TASKS AND EXERCISES
• a. From the passage on Wikipedia, return the words starting with "Whether or not" and going on through "School of Journalism.", copied without any change.
• b. In the passage on Wikipedia, what did the Oxford English Dictionary creators build to hold the scraps of paper that volunteers sent in?
• c. Continue the passage on Wikipedia, beginning after its final sentence.

But by and large, people, including - to the dismay of teachers - many students, have come to rely on the site as the absolute authority.
Whether or not the users realize it, several core tenets shape Wikipedia, says Lih, a media professor at the University of Hong Kong and previously at Columbia University's Graduate School of Journalism.
One is "NPOV," no point of view in articles. Another is "no original research"; it has to come from established sources elsewhere - a tenet broken when someone updated Tim Russert's Wikipedia page to note his death a half-hour before there was any public notification of it June 13. Another is that a topic is only worthy of defining if it has received significant coverage by reliable sources.
Lih marvels at the irony that traditional media, with its bylined stories, layers of editing and stringent ethics codes, began to lose the trust of news consumers, who seem more than willing to take as gospel the information they peruse casually online, written by someone anonymously or under a pseudonym.
Communal information-sharing hardly began with the Internet, Lih points out. He cites Simon Winchester's research into the Oxford English Dictionary: To outdo the dictionaries of Noah Webster and Samuel Johnson in the 1850s, the Oxford English creators posted an appeal at libraries and bookshops to seek entries from volunteer writers. They built an oak shelving system to hold the hundreds of scraps of paper that began arriving daily. A Civil War survivor, who was later institutionalized in an asylum after shooting a man to death, turned out to be one of the most prolific - and accurate - contributors over 20 years.

RECORDS SUPPLIED

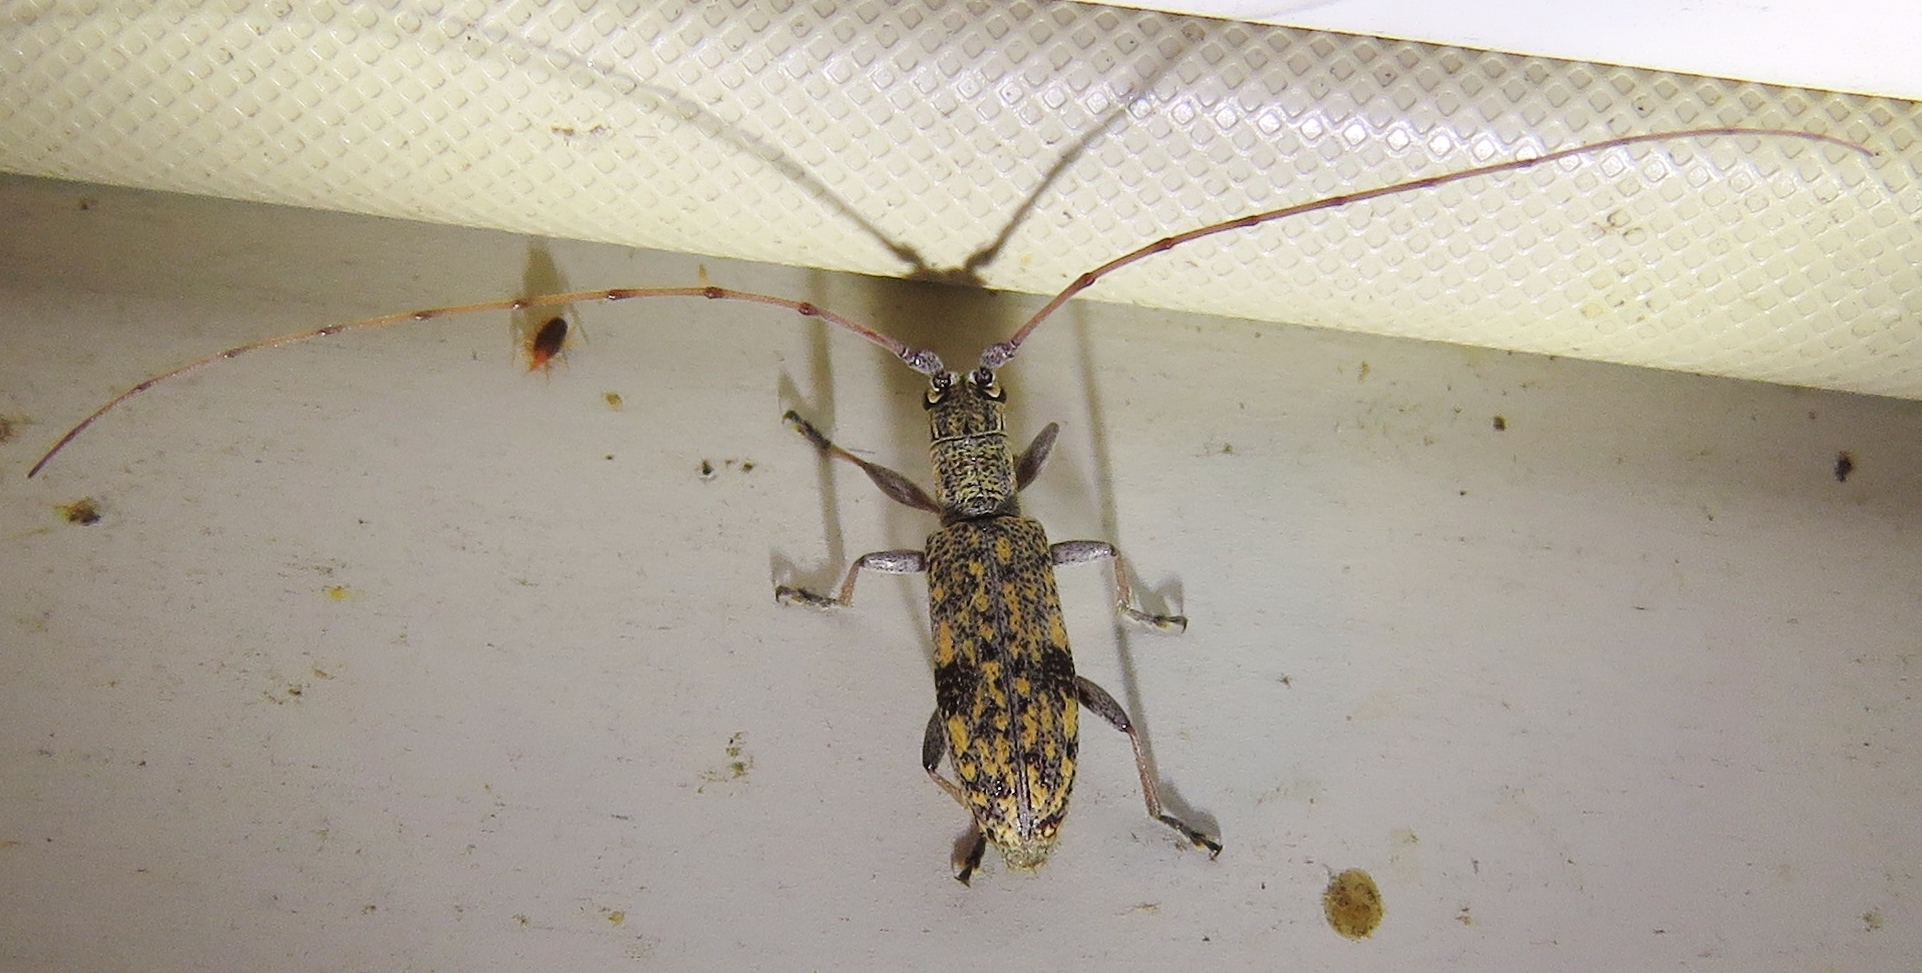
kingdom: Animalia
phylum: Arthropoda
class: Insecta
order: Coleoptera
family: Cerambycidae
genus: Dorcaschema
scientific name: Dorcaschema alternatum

==

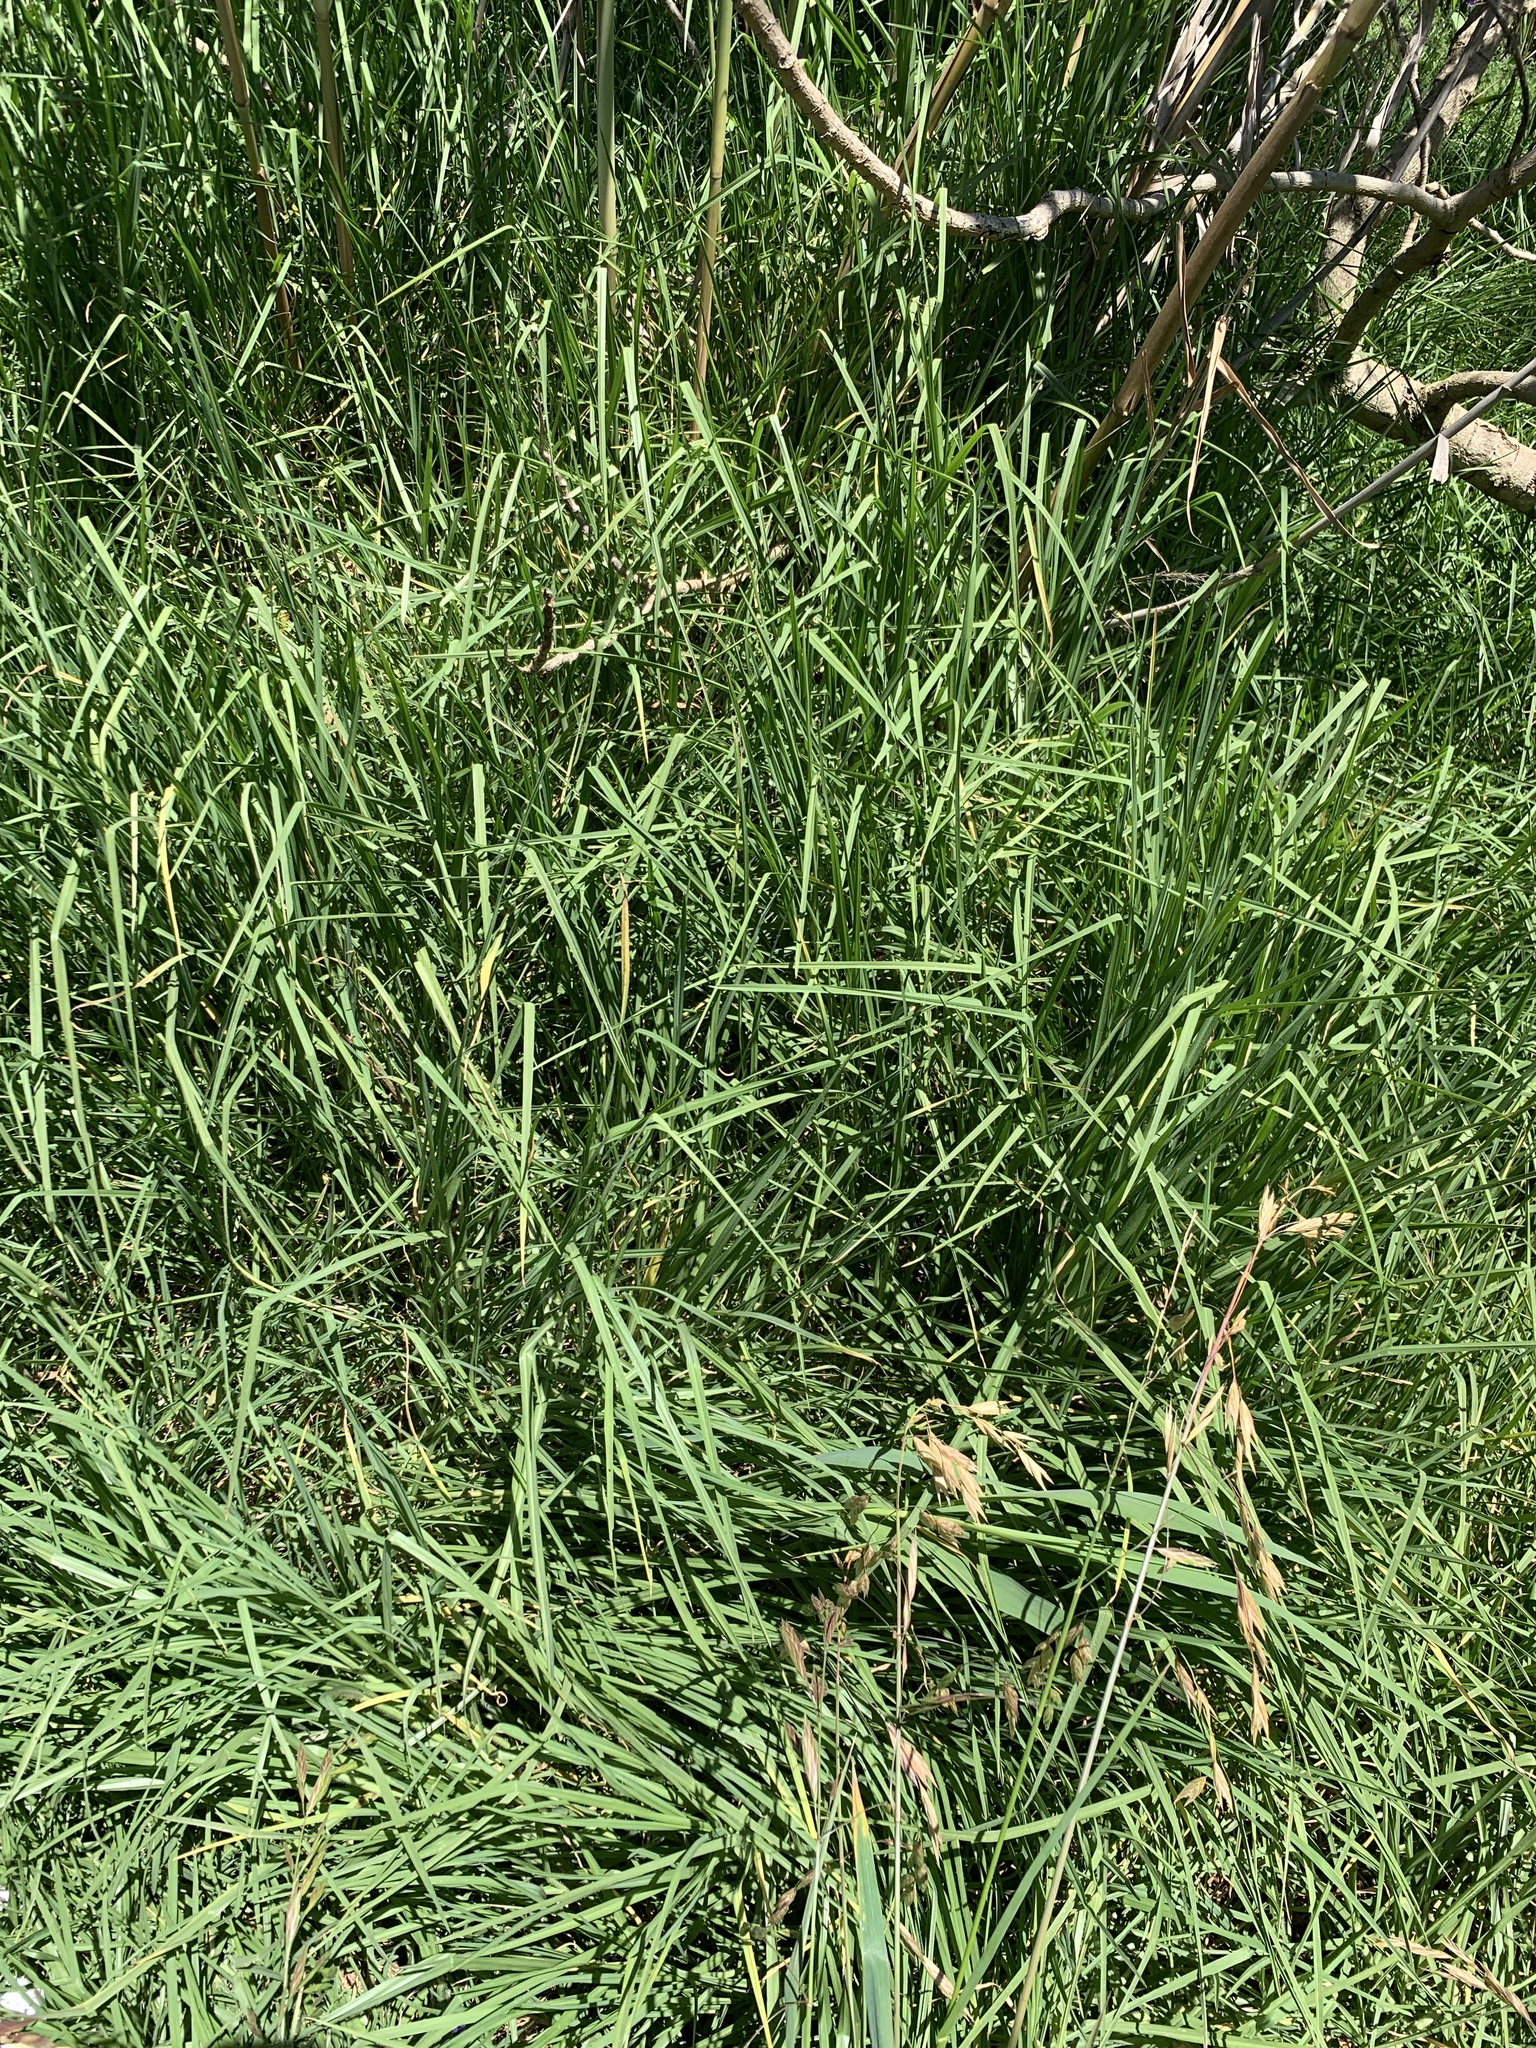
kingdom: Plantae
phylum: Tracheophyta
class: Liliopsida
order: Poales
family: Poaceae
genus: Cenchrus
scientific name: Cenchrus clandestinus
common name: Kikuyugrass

YOUR RESPONSES
• a.
Whether or not the users realize it, several core tenets shape Wikipedia, says Lih, a media professor at the University of Hong Kong and previously at Columbia University's Graduate School of Journalism.

• b. An oak shelving system.

• c.
Fast-forward to 2001 and Lih posits that sites like Wikipedia, MySpace and YouTube began to take off because many technically inclined people were looking for ways to stay productive or entertained after the dot-com companies they'd hoped to get rich at disintegrated. One of the real-life characters in his book is a North Carolinian named Seth Anthony, who became obsessed with creating tiny maps with red dots for countless "town" entries on Wikipedia and "like Forrest Gump, just kept on running."
A Yale law professor named Yochai Benkler wrote an essay that was widely circulated online that plumbed the phenomenon of people wanting to work for a common good without financial gain that has resulted in projects like Wikipedia, Creative Commons and blogs. His essay, "Coase's Penguin," referred to theories of Nobel economist Ronald Coase and the penguin mascot of Linux, the free open-source software built by the volunteer programmers that is the antithesis of Microsoft's Windows empire.
But Wikipedia is outgrowing its humble beginnings, Lih says. Its foundation has grown to a couple million dollars and supports a staff of more than 20. Meanwhile, English-language growth has slowed and versions in scores of other languages - from Yiddish to Klingon (oy!) - have taken root.
"There is increasing evidence in the last two years that the community is getting a little creaky. In 2009, you have millions of articles. It's not the same rush. It's not the same empowerment," he says, referring to the contributors. "How do you keep the energy up?"
The Wikipedia Revolution is a bit geeky in stretches, but overall is a fascinating reminder that the Web tools we depend on now as if they've always been around were hatched in anonymity not long ago by people not looking to turn a quick buck. Too bad they weren't running some of our mortgage lenders, too.